C: City of Abbotsford

Just mere days after the ending of the landmark climate talks in Glasgow, where U.S. President Joe Biden promised to lead the world on climate action, the Biden administration has offered the largest ever auction of Gulf of Mexico offshore drilling rights.

The auction was held the same day as the British Columbian Government declared a state of emergency after catastrophic flooding hit the region around Vancouver, with apocalyptic images appearing in the media.

And unknown number of people have died, with the Vancouver region essentially cut off, as key road land rail inks have been washed away by the flooding, mudslides, and rockslides. The dramatic events were caused intense rainfall which has seen some regions receive 10 inches of rain in twenty four hours.

Authorities have warned of “potential fatal consequences” for residents due to the collapsed infrastructure. The destruction was horrific:

Such is the scale of the devastation that the Canadian armed forces have been sent to the region to help.

Our long term colleague, Tzeporah Berman, who had just returned home from the COP, tweeted:

Canadians are witnessing devastation on an unimaginable scale.

But as the suffering continues, it’s business as usual for Biden. Indeed, as thousands of residents in the area remain stranded, or have been forced from their homes, Big Oil companies including Shell, BP, Chevron, and ExxonMobil offered nearly USD $200 million for drilling rights on federal oil and gas reserves in the Gulf of Mexico.

It was the first oil and gas auction under Biden — and it fundamentally undermines the President’s claim to be a climate leader.

The auction invited companies to bid on leases across 136,000 square miles (352,000 square kilometers), which equates to twice the area of Florida. The region holds an estimated one billion barrels of oil and trillions of cubic feet of gas.

The auction area will take years to develop and essentially locks in years, if not decades, of carbon emissions, beyond any 2030 deadline.

Understandably, civil society and scientists were outraged. “The Biden administration is lighting the fuse on a massive carbon bomb in the Gulf of Mexico. It’s hard to imagine a more dangerous, hypocritical action in the aftermath of the climate summit,” said Kristen Monsell, Oceans Legal Director at the Center for Biological Diversity.

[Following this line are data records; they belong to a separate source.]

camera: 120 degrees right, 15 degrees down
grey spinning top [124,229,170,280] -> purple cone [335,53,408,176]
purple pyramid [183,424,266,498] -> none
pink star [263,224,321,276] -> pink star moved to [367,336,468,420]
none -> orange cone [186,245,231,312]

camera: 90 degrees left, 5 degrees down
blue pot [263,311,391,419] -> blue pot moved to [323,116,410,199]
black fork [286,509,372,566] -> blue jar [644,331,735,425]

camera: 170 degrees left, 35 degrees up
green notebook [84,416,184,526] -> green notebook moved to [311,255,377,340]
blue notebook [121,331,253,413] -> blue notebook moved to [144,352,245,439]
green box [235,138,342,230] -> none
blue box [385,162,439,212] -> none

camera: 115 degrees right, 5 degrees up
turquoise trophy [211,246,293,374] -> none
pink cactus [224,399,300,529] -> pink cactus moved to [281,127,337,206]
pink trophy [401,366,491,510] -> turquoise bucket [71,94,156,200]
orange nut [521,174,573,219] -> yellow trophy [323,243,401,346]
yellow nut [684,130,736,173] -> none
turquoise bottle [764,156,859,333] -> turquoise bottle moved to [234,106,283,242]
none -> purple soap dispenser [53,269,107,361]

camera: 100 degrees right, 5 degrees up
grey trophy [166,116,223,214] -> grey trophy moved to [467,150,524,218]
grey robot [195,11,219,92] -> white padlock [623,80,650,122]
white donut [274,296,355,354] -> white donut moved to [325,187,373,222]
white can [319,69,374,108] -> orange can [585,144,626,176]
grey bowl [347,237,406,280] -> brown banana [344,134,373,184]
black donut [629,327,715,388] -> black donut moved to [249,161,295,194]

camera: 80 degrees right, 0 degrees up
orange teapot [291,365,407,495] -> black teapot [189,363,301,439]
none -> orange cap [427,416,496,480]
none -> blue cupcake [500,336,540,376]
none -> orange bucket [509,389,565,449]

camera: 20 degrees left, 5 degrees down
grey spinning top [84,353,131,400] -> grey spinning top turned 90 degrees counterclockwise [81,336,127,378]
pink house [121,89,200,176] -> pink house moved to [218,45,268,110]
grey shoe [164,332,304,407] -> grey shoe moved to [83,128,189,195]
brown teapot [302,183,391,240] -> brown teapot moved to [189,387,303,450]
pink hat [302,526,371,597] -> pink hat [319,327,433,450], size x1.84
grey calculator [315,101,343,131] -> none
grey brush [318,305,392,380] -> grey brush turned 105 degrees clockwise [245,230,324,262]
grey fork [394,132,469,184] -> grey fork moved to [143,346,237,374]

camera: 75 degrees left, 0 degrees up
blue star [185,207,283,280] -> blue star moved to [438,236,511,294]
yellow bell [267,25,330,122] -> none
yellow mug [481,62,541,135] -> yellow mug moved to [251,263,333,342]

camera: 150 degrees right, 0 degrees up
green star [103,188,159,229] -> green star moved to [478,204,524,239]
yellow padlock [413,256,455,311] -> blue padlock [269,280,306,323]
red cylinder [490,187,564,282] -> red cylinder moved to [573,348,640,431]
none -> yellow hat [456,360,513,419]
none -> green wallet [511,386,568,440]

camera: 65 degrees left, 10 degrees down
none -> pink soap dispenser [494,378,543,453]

Monsell added: “This will inevitably lead to more catastrophic oil spills, more toxic climate pollution, and more suffering for communities and wildlife along the Gulf Coast. Biden has the authority to stop this, but instead he’s casting his lot in with the fossil fuel industry and worsening the climate emergency.”

“This morning was met with extreme disappointment, depleted hope, and shattered trust,” Hallie Templeton, added the Legal Director at the environmental nonprofit Friends of the Earth. “We are left aghast that the administration has ignored its clear authority to defer the sale and our final hope lies with the federal court to remedy these violations.”

Jeremy Nichols of WildEarth Guardians, an environmental group also told the Guardian: “It truly calls into question whether the Biden administration’s climate agenda is nothing but broken promises.”

The move comes just days after world leaders promised to reduce carbon emissions and after both the UN and IEA said we could not drill for more oil — if we want to keep to any chance to 1.5 degrees warming.

As already stated, it also comes as British Columbian is hit by devastating floods, just months after the region suffered a record breaking heat-waves. The floods and fires are evidence of our climate emergency. They will leave a huge swath of British Columbian traumatized, and it could be years before all the roads are rebuilt and damaged buildings restored.

“It’s so important to point out the role that climate change plays in these kinds of events,” said University of British Columbia climate scientist Simon Donner told the Globe and Mail.

Someone should tell Joe Biden to look at the devastation across the border and still say he is a climate leader.